* [Task objective]:
Count the lines in the material below that contain the string "blasku". Reply with the number alone.

[[ Exercise inputs open ]]

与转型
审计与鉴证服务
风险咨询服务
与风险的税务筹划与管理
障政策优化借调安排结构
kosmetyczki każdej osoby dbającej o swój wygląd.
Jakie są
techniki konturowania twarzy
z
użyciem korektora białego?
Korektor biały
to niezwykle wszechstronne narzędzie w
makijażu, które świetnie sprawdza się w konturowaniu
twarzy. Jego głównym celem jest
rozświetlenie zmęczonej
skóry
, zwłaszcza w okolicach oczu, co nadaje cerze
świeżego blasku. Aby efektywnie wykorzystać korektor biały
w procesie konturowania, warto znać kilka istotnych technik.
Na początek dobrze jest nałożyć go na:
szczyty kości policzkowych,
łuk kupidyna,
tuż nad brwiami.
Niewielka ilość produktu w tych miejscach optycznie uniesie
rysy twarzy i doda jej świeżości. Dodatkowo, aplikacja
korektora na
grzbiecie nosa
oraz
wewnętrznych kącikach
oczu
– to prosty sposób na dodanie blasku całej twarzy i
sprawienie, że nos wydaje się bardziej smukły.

[[ Exercise inputs closed ]]
[[ Exercise inputs open ]]

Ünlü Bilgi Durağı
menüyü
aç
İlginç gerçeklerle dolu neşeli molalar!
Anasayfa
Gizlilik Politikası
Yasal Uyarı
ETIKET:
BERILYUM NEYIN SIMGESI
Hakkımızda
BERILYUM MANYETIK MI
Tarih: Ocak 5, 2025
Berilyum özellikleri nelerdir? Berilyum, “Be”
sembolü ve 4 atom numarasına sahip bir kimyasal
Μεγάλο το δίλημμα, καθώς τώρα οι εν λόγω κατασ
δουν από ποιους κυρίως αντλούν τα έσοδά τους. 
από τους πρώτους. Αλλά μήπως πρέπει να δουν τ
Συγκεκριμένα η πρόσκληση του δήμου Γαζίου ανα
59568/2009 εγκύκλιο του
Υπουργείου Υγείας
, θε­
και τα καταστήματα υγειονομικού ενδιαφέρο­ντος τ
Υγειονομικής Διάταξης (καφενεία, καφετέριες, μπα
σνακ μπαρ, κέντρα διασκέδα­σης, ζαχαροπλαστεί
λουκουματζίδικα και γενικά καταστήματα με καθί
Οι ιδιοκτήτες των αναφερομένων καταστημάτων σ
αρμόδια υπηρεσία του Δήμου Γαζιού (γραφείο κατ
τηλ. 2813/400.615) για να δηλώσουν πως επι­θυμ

[[ Exercise inputs closed ]]

* [Task result]:
2